Attualmente il Portogallo è il Paese in cui questa sottovariante circola maggiormente, con il 38% dei casi, Un fenomeno, questo, che potrebbe essere legato ad almeno due fattori: da un lato al basso livello della vaccinazione con la dose booster nel Paese, dall’altro al fatto che il Portogallo potrebbe essere il porto di arrivo di nuovi mutanti in Europa, per esempio provenienti da Paesi in cui in questo periodo il clima è più umido e freddo, come quelli del Sud America.
Nel resto d’Europa si hanno segnalazioni della BA.5 in Austria, Svizzera, Germania, Irlanda, Gran Bretagna, Danimarca e Italia.

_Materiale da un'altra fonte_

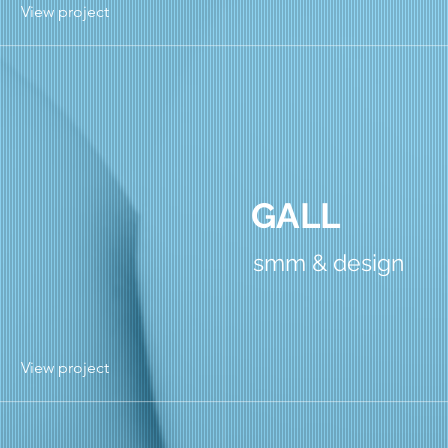
View project
GALL
smm & design
View project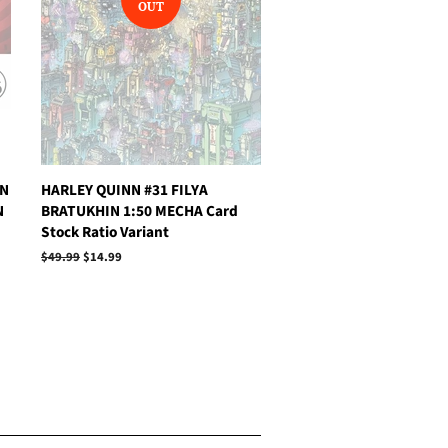
OUT
AN
HARLEY QUINN #31 FILYA
N
BRATUKHIN 1:50 MECHA Card
Stock Ratio Variant
Regular
$49.99
Sale
$14.99
price
price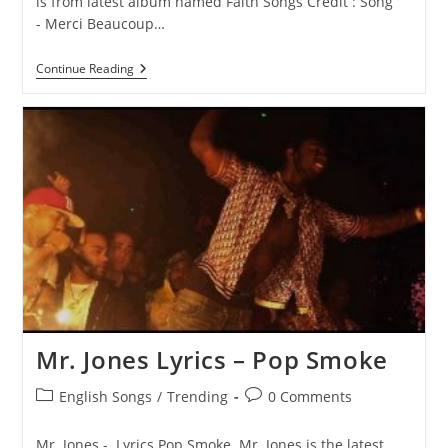
is from latest album named Faith Songs Credit : Song
- Merci Beaucoup…
Merci
Continue Reading
Beaucoup
Lyrics
–
Pop
Smoke
Mr. Jones Lyrics – Pop Smoke
Post
Post
English Songs
/
Trending
0 Comments
category:
comments:
Mr. Jones - Lyrics Pop Smoke Mr. Jones is the latest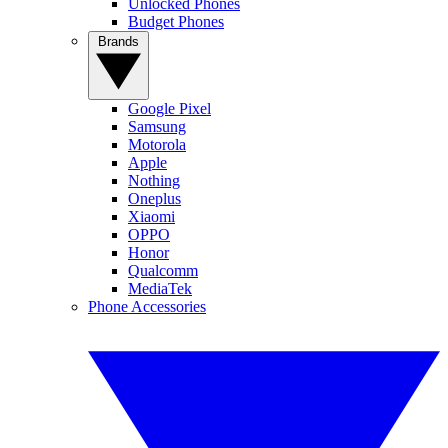
Unlocked Phones
Budget Phones
Brands
Google Pixel
Samsung
Motorola
Apple
Nothing
Oneplus
Xiaomi
OPPO
Honor
Qualcomm
MediaTek
Phone Accessories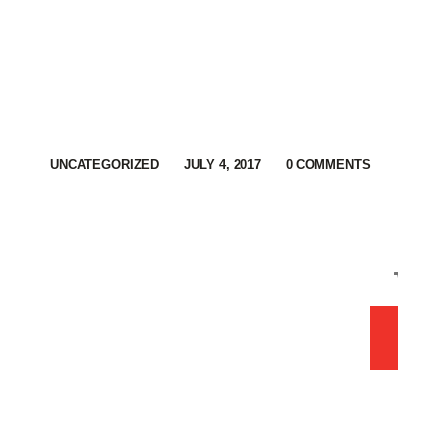
UNCATEGORIZED
JULY 4, 2017
0
COMMENTS
Sh
0 
ORD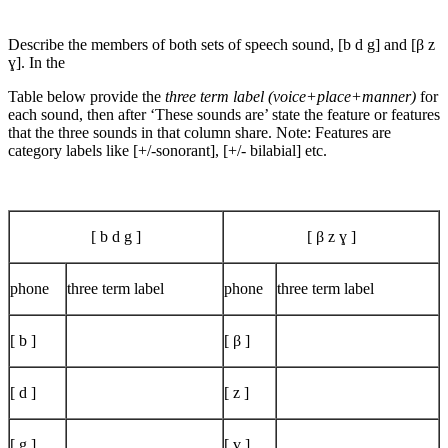
Describe the members of both sets of speech sound, [b d g] and [β z
ɣ]. In the
Table below provide the
three term label (voice+place+manner)
for
each sound, then after ‘These sounds are’ state the feature or features
that the three sounds in that column share. Note: Features are
category labels like [+/-sonorant], [+/- bilabial] etc.
[ b d g ]
[ β z ɣ ]
phone
three term label
phone
three term label
[ b ]
[ β ]
[ d ]
[ z ]
[ g ]
[ ɣ ]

Ad avvalorare l’ipotesi di una possibile nuova ondata ci sono anche i dati pubblicati recentemente sulla piattaforma BiorXiv, che accoglie studi non ancora sottoposti alla revisione della comunità scientifica, frutto di una ricerca condotta in Giappone, dall’Università di Tokyo: indica che la sottovariante BA.5 ha tre mutazioni che le permettono di agganciarsi più facilmente alle cellule umane, chiamate L452R (acquisita di recente da BA.5 e in BA.4, in quanto mancava in BA.2 e BA.1, F486V (anche questa c’è in BA.5 e BA.4ma non in BA.2 e BA.1) e R493Q (che corrisponde alla perdita di mutazione che si era osservata in di BA.2 e BA.1).
“La stessa ricerca – prosegue Zollo – utilizzando anticorpi di pazienti che hanno avuto l’infezione e di altri che hanno avuto il vaccino, indica che la BA.5 può aggirarli”.
La cautela è d’obbligo, aggiunge il genetista, “considerando che si tratta di una ricerca non ancora sottoposta a revisione scientifica”, ma “merita attenzione” e “suggerisce che non dovremmo considerare solo le mutazioni nella proteina Spike del virus, ma anche quelle in altre regioni, come la N. Dovremmo utilizzare nuove regioni antigeniche o nuove tipologie di vaccini”.